All entries are to be copied exactly, with pictures removed.

- Information provided -
◆ ◆ ◆ ◆ ◆

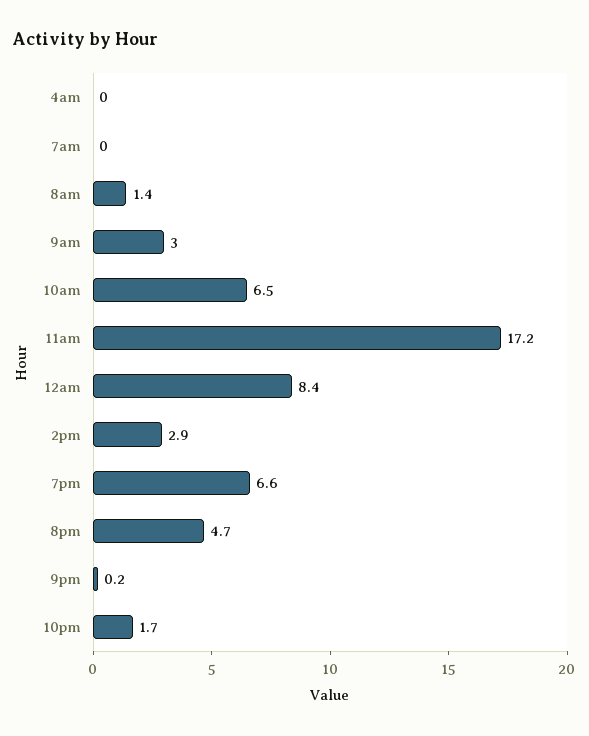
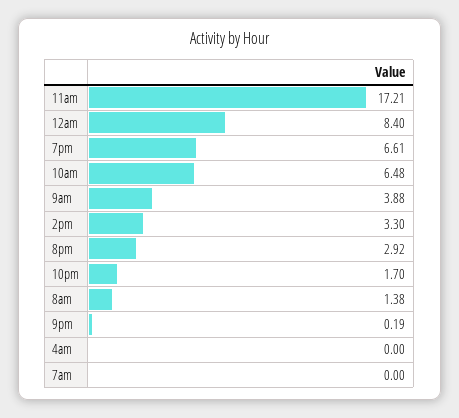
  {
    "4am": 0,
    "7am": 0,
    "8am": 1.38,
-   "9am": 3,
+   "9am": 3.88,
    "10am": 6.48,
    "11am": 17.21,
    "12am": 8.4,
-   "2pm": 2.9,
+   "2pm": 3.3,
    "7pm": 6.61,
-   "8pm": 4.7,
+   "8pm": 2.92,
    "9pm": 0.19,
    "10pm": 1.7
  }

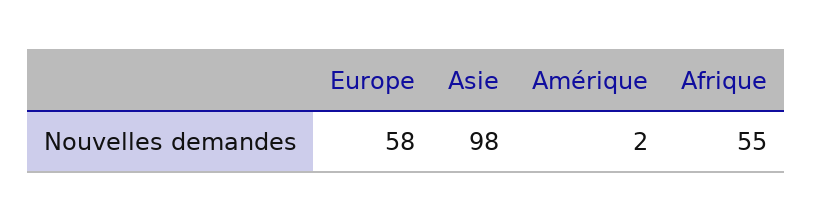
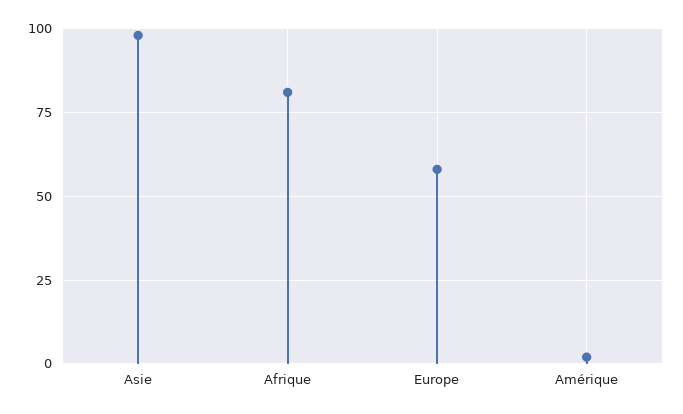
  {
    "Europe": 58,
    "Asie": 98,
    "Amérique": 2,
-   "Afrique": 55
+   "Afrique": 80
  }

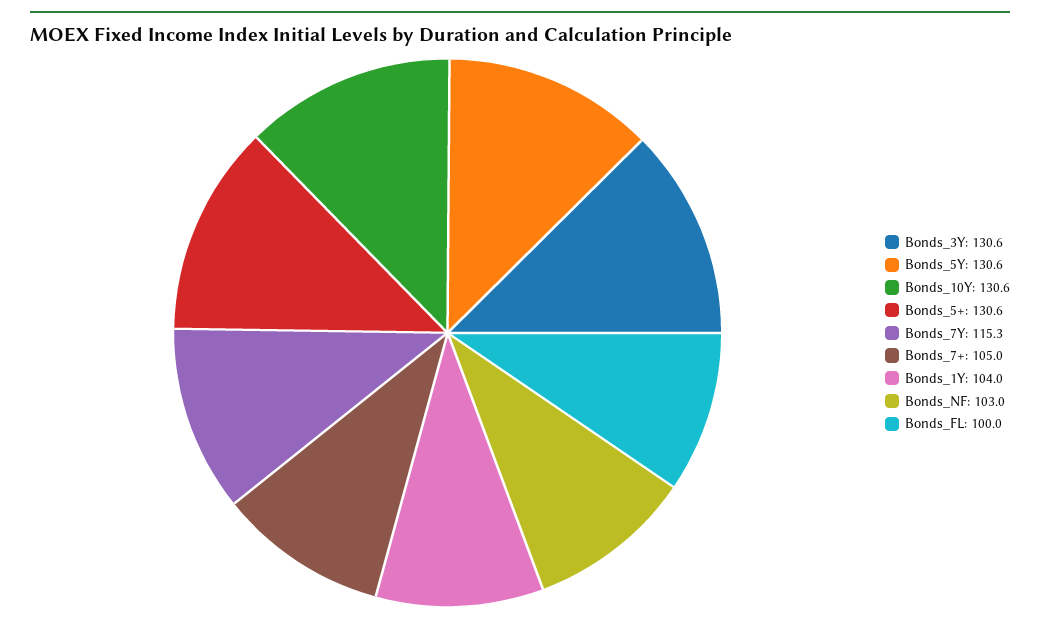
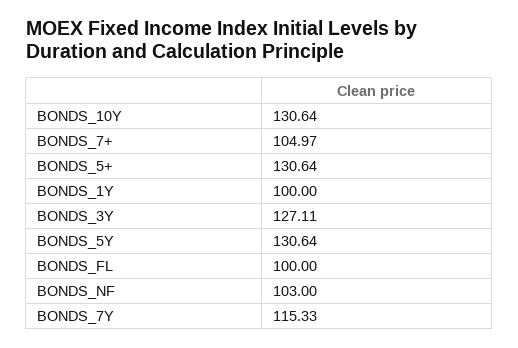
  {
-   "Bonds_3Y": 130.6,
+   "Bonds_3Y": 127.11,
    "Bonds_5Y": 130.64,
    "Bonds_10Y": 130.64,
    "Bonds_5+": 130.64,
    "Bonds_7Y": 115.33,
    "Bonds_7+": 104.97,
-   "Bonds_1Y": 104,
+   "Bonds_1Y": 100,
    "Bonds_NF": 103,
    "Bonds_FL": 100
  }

◆ ◆ ◆ ◆ ◆

- Result for this exercise -
  {
    "4am": 0,
    "7am": 0,
    "8am": 1.38,
-   "9am": 3,
+   "9am": 3.88,
    "10am": 6.48,
    "11am": 17.21,
    "12am": 8.4,
-   "2pm": 2.9,
+   "2pm": 3.3,
    "7pm": 6.61,
-   "8pm": 4.7,
+   "8pm": 2.92,
    "9pm": 0.19,
    "10pm": 1.7
  }

  {
    "Europe": 58,
    "Asie": 98,
    "Amérique": 2,
-   "Afrique": 55
+   "Afrique": 80
  }

  {
-   "Bonds_3Y": 130.6,
+   "Bonds_3Y": 127.11,
    "Bonds_5Y": 130.64,
    "Bonds_10Y": 130.64,
    "Bonds_5+": 130.64,
    "Bonds_7Y": 115.33,
    "Bonds_7+": 104.97,
-   "Bonds_1Y": 104,
+   "Bonds_1Y": 100,
    "Bonds_NF": 103,
    "Bonds_FL": 100
  }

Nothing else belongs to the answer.